In the blog post, however, Remler also claimed that 82% of humanities articles go uncited, even though the figure does not in fact appear in the source she gives for it. To be sure, her source, a paper published online by two Canadian academics, does show low humanities citation rates, but these are hedged around by so many caveats as to suggest that, for the humanities, the figures are basically meaningless. In her post, Remler did note good cause, of the sort discussed below, to be careful of the statistics she gave. This has not stopped the 82% figure, as an absolute non-citation rate shorn of such qualifications, gaining a lease of life of its own among academics and others who have been less than careful in examining their sources (one such even takes the liberty of rounding the figure down to 80%). In seeking to head one myth off at the pass, Remler inadvertently generated another.


Citation figures that have a proper empirical basis typically come from examinations of article citations in other journal articles over a five-year window following publication. On this front, the h5 index is less generous than more conventional measures, allowing publications only up to five years to be cited, at the time of writing up to five years prior to June 2015.


Crucially, citations of articles in books are always excluded. Citations are also counted only in selected journals. The ISI database covered only the ‘top 10% of all scientific journals published worldwide’, while the h5 index excludes publications with fewer than 100 articles published over 2010–14, which, as Katie Barclay of the University of Adelaide pointed out on Twitter, means a great many humanities journals are not counted.


The significance of other limitations notwithstanding, I focus here just on the exclusion of books and the five-year citation window. These seem to me to be the major shortcomings of the existing datasets. Both are likely to be seriously underestimated by non-humanities scholars who approach citation statistics from the disciplinary norms of the natural or social sciences.


The five-year window, perhaps appropriate enough for disciplines in which knowledge develops rapidly and just as rapidly becomes obsolete, is inadequate for the humanities. Long humanities publication lead-times mean many citations fall outside this window; at the same time, much humanities research has a much longer shelf-life—better measured in decades than years—than that in other fields.


The exclusion of books from citation data is similarly likely to give any humanities scholar pause. The difficulty though, precisely because of that exclusion, is that we don’t know how different the data would look if books were included. Does leaving books out mean that we should subject citation statistics to a caveat, or does that exclusion fatally undermine the representativeness of the data?


A small experiment suggests itself. Though the experiment is very modest and only exploratory, the results hint that, despite the extraordinary richness of modern scholarly databases, citation rates in the humanities remain extremely uncertain. Both the exclusion of books and the five-year window begin to look like serious impediments to ascertaining any meaningful statistics.


My experiment involves choosing a single article and tracking down all the citations to it—both in journal articles and in books—that I can find, and comparing these with the citations listed in Google Scholar (note: the Google Scholar Metrics h5 index is based on the Google Scholar database, but is further narrowed down by the exclusion of books and, as above, certain journal articles; Google Scholar is however a good indication of what Google’s algorithm is capable of finding in the first instance, before these further exclusions are made).


I chose Olive Anderson, ‘The Political Uses of History in Mid Nineteenth-Century England’, Past & Present 36 (1967): 87–105. I picked this article mainly because I am familiar with it from my own research, and I know that it continues to be widely cited today. Its age would usually see it excluded from the body of articles subjected to citation quantification, but there are reasons for choosing an older article that I will come back to below.

[Rows from a data collection]

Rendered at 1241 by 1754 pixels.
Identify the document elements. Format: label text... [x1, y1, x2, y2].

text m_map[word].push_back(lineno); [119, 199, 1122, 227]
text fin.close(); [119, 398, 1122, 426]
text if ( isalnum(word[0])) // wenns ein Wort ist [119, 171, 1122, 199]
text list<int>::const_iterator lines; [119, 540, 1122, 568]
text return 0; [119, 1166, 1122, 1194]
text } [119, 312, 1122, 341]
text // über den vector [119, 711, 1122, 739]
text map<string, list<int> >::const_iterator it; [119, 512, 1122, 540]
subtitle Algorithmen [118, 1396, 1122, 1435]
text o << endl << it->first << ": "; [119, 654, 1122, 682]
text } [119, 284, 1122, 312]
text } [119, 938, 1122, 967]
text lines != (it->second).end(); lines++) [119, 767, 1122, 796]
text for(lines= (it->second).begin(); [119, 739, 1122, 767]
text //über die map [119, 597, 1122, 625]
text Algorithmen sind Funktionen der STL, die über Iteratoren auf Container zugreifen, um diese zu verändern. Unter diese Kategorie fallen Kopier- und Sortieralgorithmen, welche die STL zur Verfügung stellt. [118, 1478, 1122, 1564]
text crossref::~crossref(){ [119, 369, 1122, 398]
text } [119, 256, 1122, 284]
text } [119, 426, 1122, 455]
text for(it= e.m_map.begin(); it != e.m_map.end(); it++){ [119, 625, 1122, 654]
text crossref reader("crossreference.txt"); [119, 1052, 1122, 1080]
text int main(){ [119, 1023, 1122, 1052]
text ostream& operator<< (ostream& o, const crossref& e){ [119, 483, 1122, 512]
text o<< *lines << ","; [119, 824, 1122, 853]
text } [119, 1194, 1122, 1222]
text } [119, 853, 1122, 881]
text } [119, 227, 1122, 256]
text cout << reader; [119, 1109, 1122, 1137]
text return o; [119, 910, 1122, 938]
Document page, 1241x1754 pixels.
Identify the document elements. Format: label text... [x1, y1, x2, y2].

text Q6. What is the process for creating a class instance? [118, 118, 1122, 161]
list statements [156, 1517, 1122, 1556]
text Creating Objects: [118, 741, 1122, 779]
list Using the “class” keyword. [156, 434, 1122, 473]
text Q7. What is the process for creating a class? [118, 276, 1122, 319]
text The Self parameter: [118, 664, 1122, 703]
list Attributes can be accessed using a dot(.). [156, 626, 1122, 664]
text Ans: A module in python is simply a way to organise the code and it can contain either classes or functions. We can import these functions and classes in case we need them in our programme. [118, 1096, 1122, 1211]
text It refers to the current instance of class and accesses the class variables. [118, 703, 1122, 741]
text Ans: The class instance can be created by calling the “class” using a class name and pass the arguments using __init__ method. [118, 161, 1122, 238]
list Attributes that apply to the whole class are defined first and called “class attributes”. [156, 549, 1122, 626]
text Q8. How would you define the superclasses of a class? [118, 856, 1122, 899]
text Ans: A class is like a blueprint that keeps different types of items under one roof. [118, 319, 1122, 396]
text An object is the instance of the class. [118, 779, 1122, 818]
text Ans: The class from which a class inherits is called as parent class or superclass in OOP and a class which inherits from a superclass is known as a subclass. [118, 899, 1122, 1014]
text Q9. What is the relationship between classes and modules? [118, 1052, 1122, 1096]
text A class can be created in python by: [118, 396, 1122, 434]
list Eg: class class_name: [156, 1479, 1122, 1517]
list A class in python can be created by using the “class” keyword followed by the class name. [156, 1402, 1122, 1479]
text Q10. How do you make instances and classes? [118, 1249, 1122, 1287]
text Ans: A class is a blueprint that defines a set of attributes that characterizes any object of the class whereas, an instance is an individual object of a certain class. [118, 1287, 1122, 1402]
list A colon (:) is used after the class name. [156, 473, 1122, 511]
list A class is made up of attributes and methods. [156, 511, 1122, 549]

» **INSTRUCTION**:
From the passage on humanities citation rates, copy word for word the part starting at "A small experiment" and ending at "any meaningful statistics.". These rows were taken from a separate source.

» **OUTPUT OF THE EXERCISE**:
A small experiment suggests itself. Though the experiment is very modest and only exploratory, the results hint that, despite the extraordinary richness of modern scholarly databases, citation rates in the humanities remain extremely uncertain. Both the exclusion of books and the five-year window begin to look like serious impediments to ascertaining any meaningful statistics.